Kızlar 18 yaş öncesinde ilgi duyar mıydı size?
- Hayır. Onlar beni reddetti. Kendi hikayemi biraz da çirkin ördek masalına benzetiyorum. Grubun en popüler, en dikkat çeken, en aranılan insanı hiçbir zaman değildim. Ama üniversite yaşantısıyla birlikte sanki her şey tersine döndü. Bir sürü meziyetim ön plana çıktı. Yolda, belki benim ‘‘Ne hoş bir abla’’ diyeceğim insanlar, baktım ki beni süzmeye başlıyorlar. Sonra anladım ki, beni beğeniyorlar...
Siyasal Bilgiler'de okuyan birinin başka bir şey yapması beklenirken sizin Popstar'da işiniz ne?

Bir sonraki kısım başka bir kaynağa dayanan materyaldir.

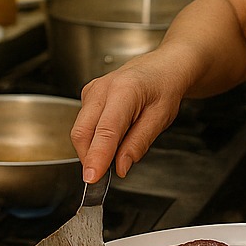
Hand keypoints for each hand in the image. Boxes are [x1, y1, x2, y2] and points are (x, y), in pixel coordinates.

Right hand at [70, 55, 185, 181]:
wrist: (162, 67)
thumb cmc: (164, 88)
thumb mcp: (161, 118)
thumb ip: (138, 144)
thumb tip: (121, 167)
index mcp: (125, 91)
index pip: (105, 131)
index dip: (97, 157)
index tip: (92, 178)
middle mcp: (102, 88)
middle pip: (82, 132)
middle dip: (90, 158)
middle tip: (105, 175)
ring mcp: (92, 91)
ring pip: (80, 130)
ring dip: (93, 148)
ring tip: (120, 146)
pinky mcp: (87, 96)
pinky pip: (83, 124)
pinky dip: (94, 138)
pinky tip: (114, 135)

- Tam da bu işte: İnsanın içinden gelen sesi dinlemesi gerektiğini savunuyorum. Belki hálá popçulara zibidi gözüyle bakan insanlar vardır. Ben, Siyasal eğitimini tepiyor, popçu olmaya çalışıyor demelerini göğüslemek istiyorum. Çünkü hayatta önemli olanın, mutlu olduğun şeyi yapmak olduğuna inanıyorum.
Siyasal Bilgiler'de okumuş birinin elde ettiği kazanımları elinizin tersiyle itmeyi kabul ediyorsunuz yani!
- O kazanımlar benim içimde zaten. Ama o okulu bitirdikten sonra elde edeceğim bir sıfat vardı, hariciyeci ya da başka bir şey. O sıfatlar beni artık ilgilendirmiyor.